Według doniesień portalu onet.pl nie wszyscy ministrowie w rządzie Beaty Szydło są za akceptacją CETA. Gorącym zwolennikiem porozumienia jest Mateusz Morawiecki. Sprzeciwia się jemu natomiast kierujący resortem sprawiedliwości – Zbigniew Ziobro.
Jak twierdzi onet.pl, to właśnie za sprawą Ziobry nie udało się, na ostatnim posiedzeniu gabinetu Beaty Szydło, ustalić konkretnego stanowiska polskiego rządu. Pozostałych ministró,w do racji swojego szefa, przekonywał wiceminister sprawiedliwości – Patryk Jaki. Czas nagli, bo zbliża się szczyt UE-Kanada, na którym ma dojść do zawarcia porozumienia. Umowę muszą jeszcze ratyfikować parlamenty zainteresowanych państw.

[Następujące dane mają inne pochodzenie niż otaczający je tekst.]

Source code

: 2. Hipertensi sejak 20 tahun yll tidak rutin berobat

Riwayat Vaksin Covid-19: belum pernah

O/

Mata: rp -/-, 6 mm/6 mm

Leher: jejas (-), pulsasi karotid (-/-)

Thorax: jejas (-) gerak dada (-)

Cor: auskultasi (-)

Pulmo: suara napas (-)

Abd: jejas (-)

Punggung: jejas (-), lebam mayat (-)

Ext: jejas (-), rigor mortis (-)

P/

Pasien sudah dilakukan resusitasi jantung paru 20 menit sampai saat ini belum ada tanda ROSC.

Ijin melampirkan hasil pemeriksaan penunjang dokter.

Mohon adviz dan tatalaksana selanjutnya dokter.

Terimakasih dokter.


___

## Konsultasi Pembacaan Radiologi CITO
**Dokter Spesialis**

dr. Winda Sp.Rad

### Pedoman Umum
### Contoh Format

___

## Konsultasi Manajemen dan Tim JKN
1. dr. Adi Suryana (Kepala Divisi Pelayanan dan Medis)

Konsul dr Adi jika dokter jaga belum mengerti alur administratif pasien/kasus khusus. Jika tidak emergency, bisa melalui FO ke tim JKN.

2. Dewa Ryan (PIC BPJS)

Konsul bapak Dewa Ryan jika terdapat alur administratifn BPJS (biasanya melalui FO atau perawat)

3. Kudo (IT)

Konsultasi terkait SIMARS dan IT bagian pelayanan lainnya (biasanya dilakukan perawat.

Skąd zatem weto ministra sprawiedliwości? Chodzi m.in. sąd arbitrażowy, który ma zajmować się potencjalnymi sporami między Polską i korporacjami inwestującymi w naszym kraju. Według założeń, ma on składać się z przedstawicieli Unii Europejskiej, Kanady i osób trzecich – tym samym nie ma żadnej pewności, że nasz kraj będzie mógł liczyć na swojego reprezentanta. Oprócz tego, według Zbigniewa Ziobry, porozumienie może ograniczać stanowienie prawa, np. podwyżkę płacy minimalnej, którą kanadyjskie firmy mogą negować i skarżyć do wspomnianego wcześniej sądu.
Czytaj także: Geostrategia, czas na radykalne zmiany
Innego zdania jest wicepremier Mateusz Morawiecki, który odpowiada za rozwój gospodarki. Według niego, CETA to szansa na pozyskanie wielu kanadyjskich inwestorów.